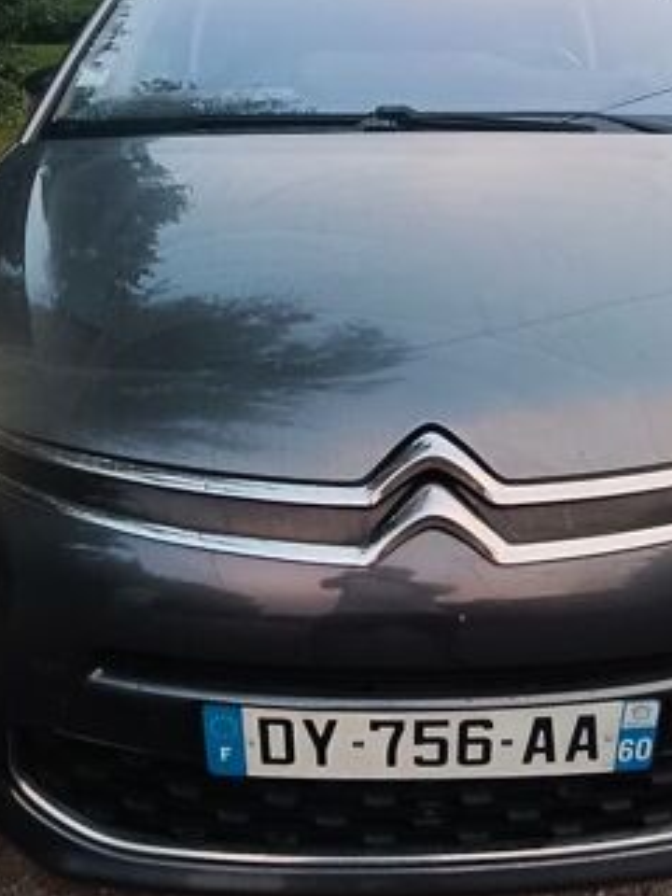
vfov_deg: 55.6
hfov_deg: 44.0
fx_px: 828
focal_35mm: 32
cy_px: 294
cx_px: 384
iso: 165
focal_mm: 1.66
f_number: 2.2
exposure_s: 1/50
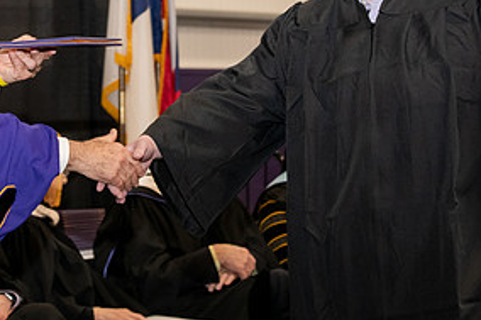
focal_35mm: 143
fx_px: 1909
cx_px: 193
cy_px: 38
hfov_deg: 14.3
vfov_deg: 9.5
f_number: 5
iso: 2000
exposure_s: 1/200
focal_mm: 70
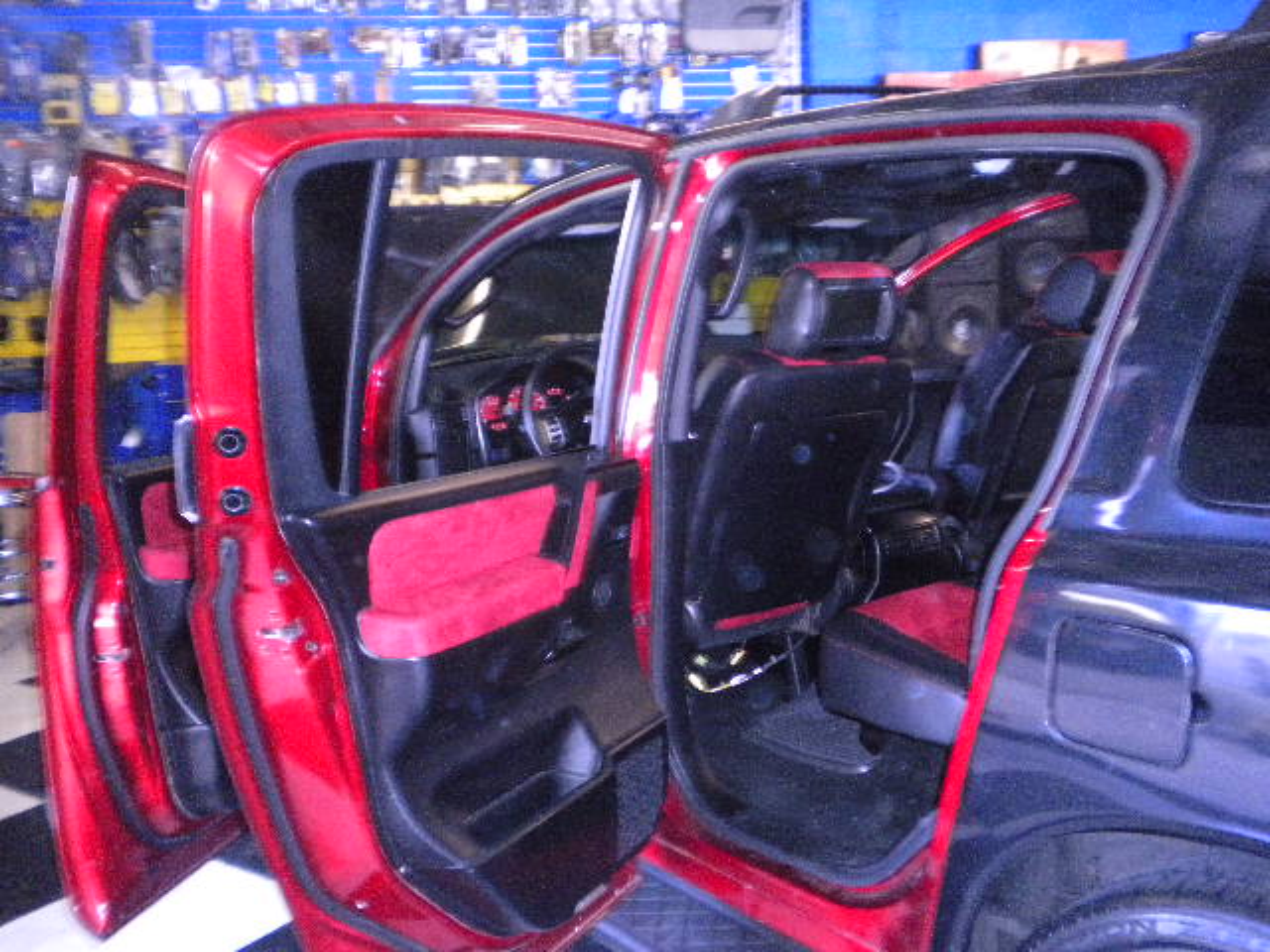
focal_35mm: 35
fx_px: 1284
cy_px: 476
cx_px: 635
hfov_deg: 52.6
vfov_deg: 40.7
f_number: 3.1
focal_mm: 6.3
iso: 800
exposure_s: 1/30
______
## PROBLEM
With the pictures removed, write out exactly the lines from the line containing "f_number: 2.2" through the last line of the material above, both included.

## TASK RESULT
f_number: 2.2
exposure_s: 1/50
focal_35mm: 143
fx_px: 1909
cx_px: 193
cy_px: 38
hfov_deg: 14.3
vfov_deg: 9.5
f_number: 5
iso: 2000
exposure_s: 1/200
focal_mm: 70
focal_35mm: 35
fx_px: 1284
cy_px: 476
cx_px: 635
hfov_deg: 52.6
vfov_deg: 40.7
f_number: 3.1
focal_mm: 6.3
iso: 800
exposure_s: 1/30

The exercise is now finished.